DSL: Domain Specified Language(特定领域的语言)  

这种方法是通过一个json格式的http request body请求体作为条件，可以完成多种复杂的查询需求

使用案例

案例一：搜索全部商品

命令行


    GET /ecommerce/product/_search
    {
        "query": {
            "match_all": {}
        }
    }

案例二：搜索商品名称中包含yagao的商品，并按照售价降序排序

命令行


    GET /ecommerce/product/_search

    {

        "query" : {

            "match" : {

                "name" : "yagao"

            }

        },

        "sort": [

            { "price": "desc" }

        ]

    }

案例三：分页查询

命令


    ## 分页查询商品，总共3条商品，假设每页就显示1条商品，现在显示第2页，所以就查出来第2个商品。from://从第几个商品开始查
    GET /ecommerce/product/_search

    {

    "query": { "match_all": {} },

    "from": 1,  

    "size": 1

    }

注意事项
1. 在实际项目中，如果有条件查询之后再需要分页，不需要单独查询总条数，ES会返回满足条件的总条数，可以直接使用；
2. ES的分页默认from是从0开始的

案例四：查询特定域(字段)

命令


    ## 只查询name和price字段
    GET /ecommerce/product/_search

    {

    "query": { "match_all": {} },

    "_source": ["name", "price"]

    }

常用语法

boolQuery组合搜索

命令



    GET /website/article/_search

    {

        "query": {

            "bool": {

                "must": [   //title必须包含elasticsearch

                    {

                    "match": {

                        "title": "elasticsearch"

                    }

                    }

                ],

                "should": [  //content可以包含elasticsearch也可以不包含

                    {

                    "match": {

                        "content": "elasticsearch"

                    }

                    }

                ],

                "must_not": [ //author_id必须不为111

                    {

                    "match": {

                        "author_id": 111

                    }

                    }

                ]

            }

        }

    }

matchAllQuery全文匹配搜索

命令



    GET /_search

    {

        "query": {

            "match_all": {}

        }

    }

matchQuery单字段按字符串模糊搜索

命令



    GET /_search

    {

        "query": { 
            
            "match": { 
                
                "title": "my elasticsearch article"
- - -
练习目标: 按照给定文本的说法，ES分页默认的from从几开始？
- - -
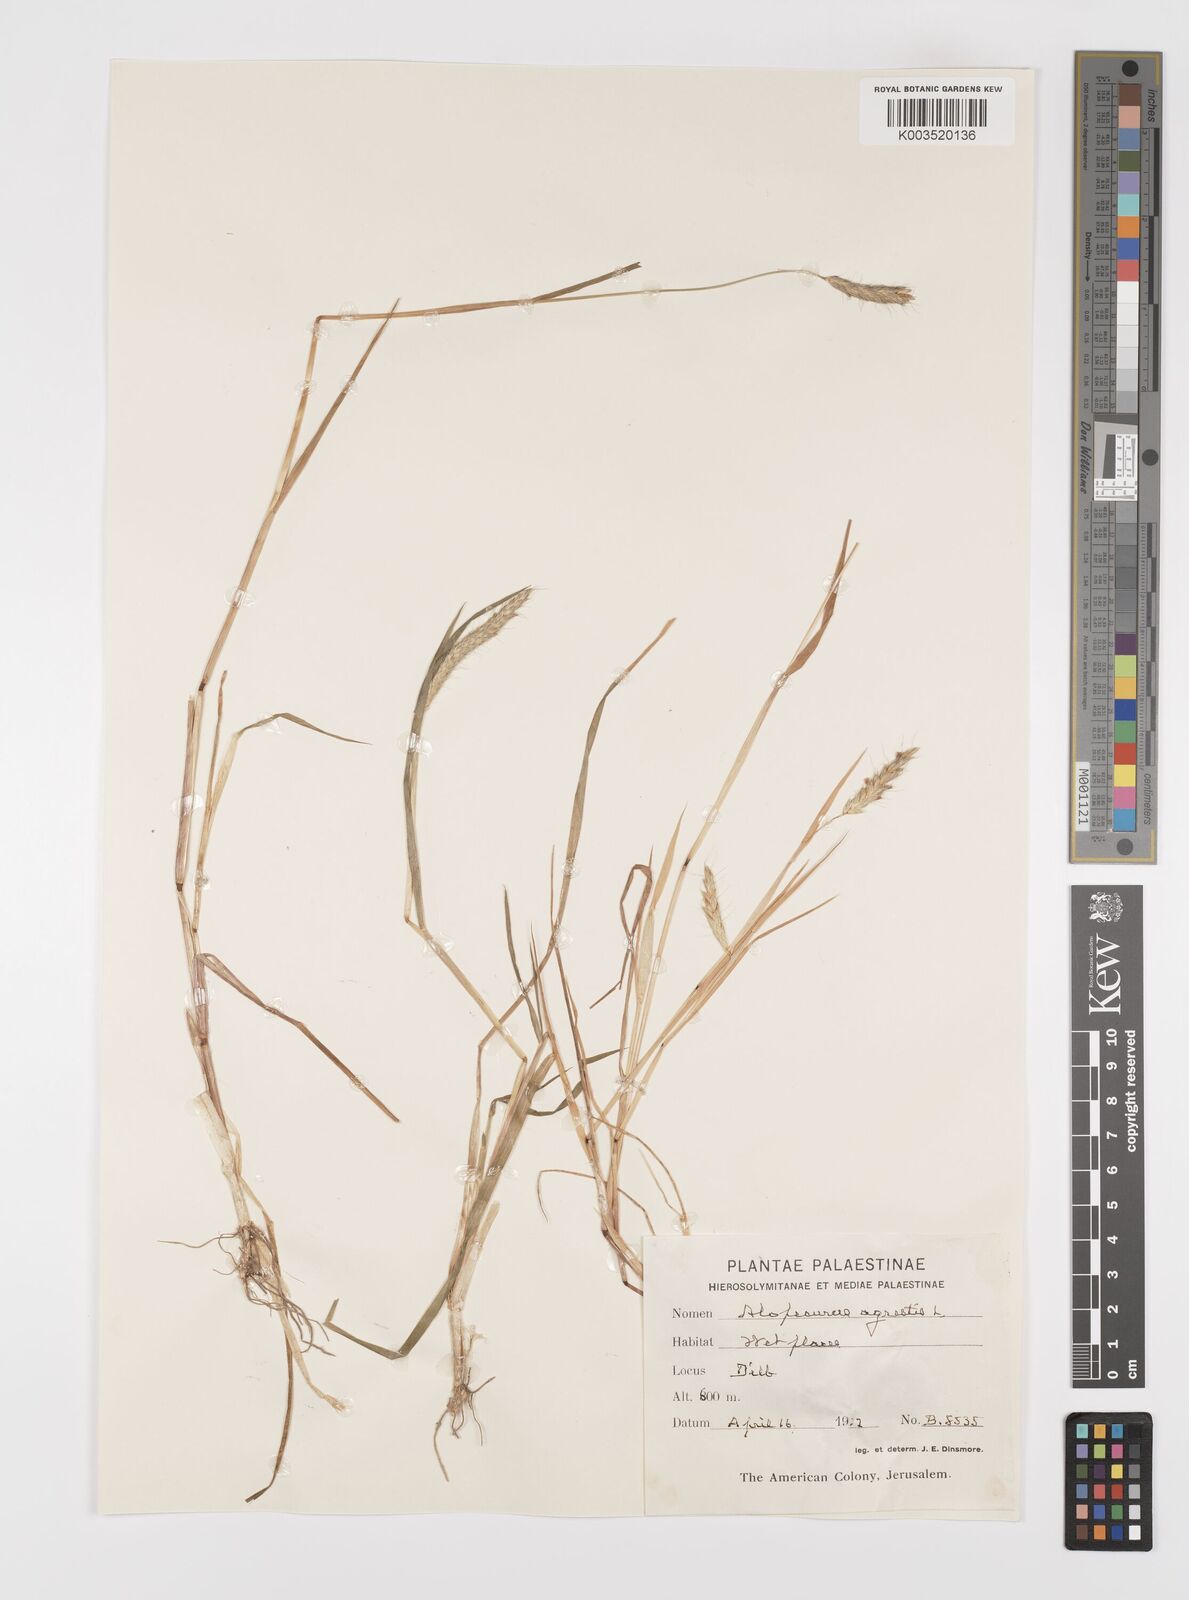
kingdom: Plantae
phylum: Tracheophyta
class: Liliopsida
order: Poales
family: Poaceae
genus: Alopecurus
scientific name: Alopecurus myosuroides
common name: Black-grass
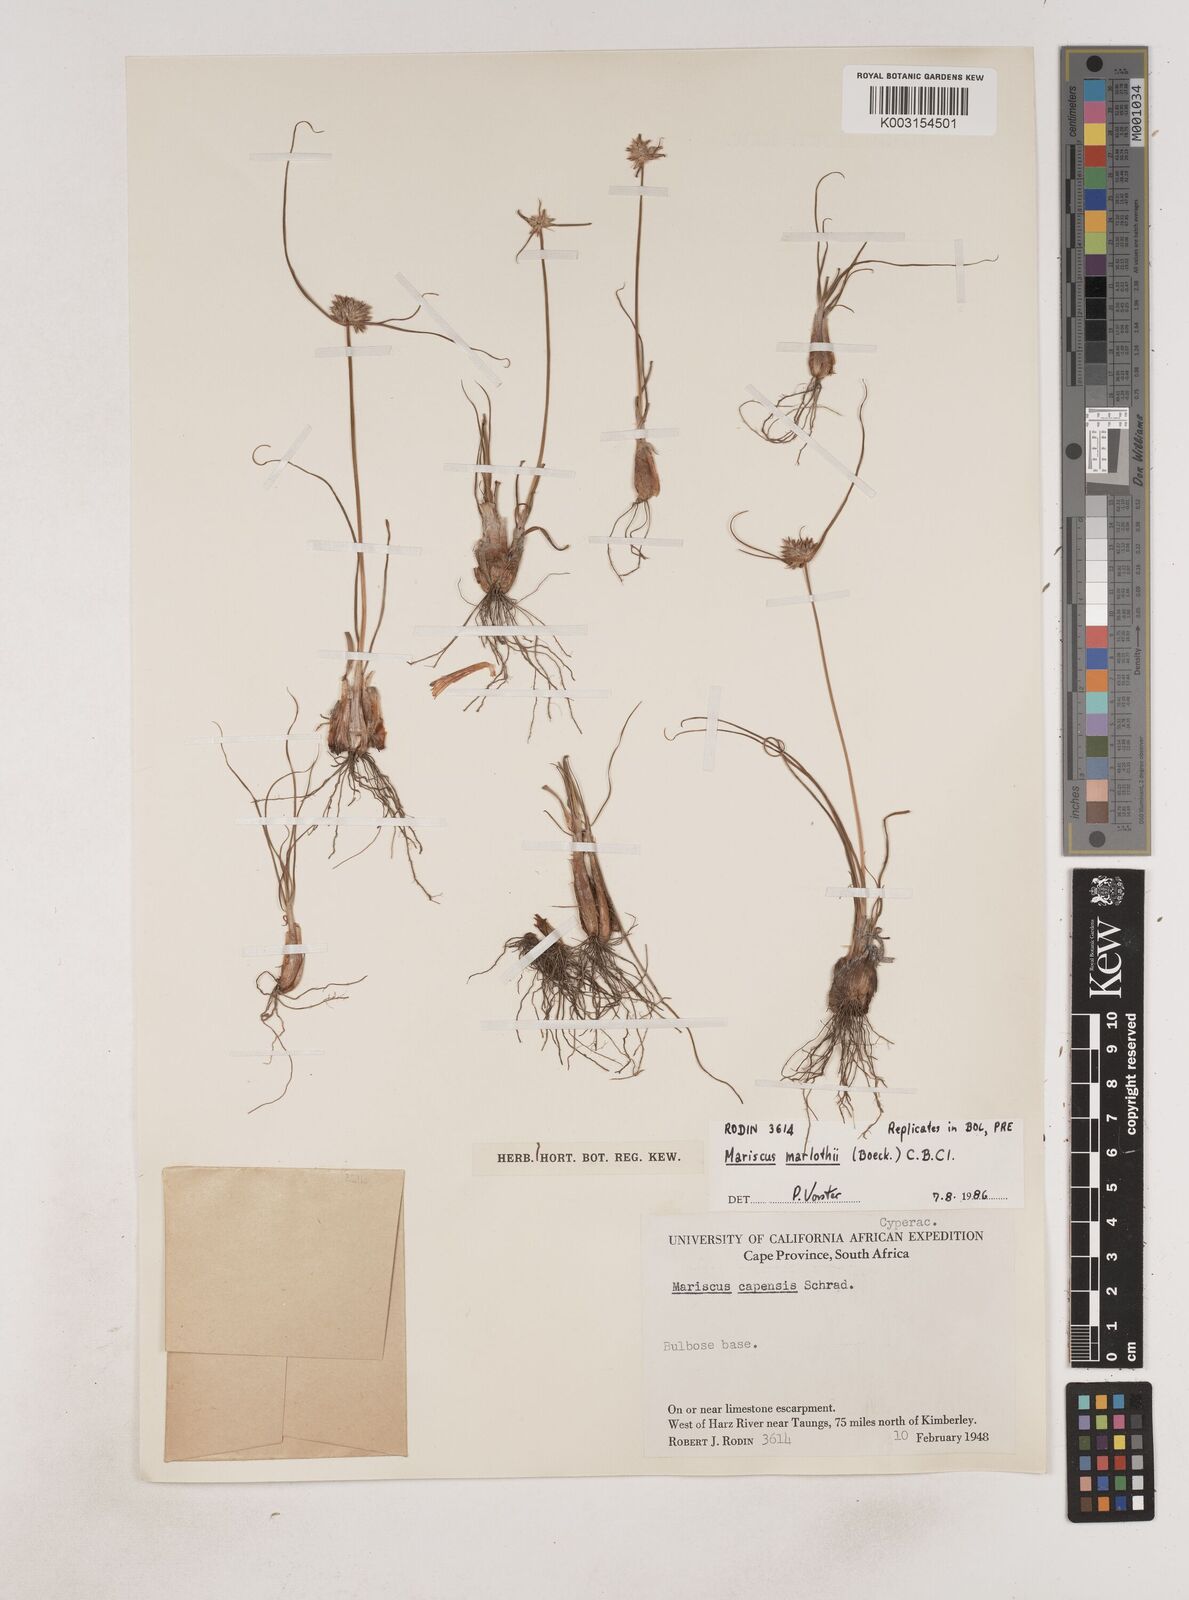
- - -
本题作答: ES分页默认的from从0开始。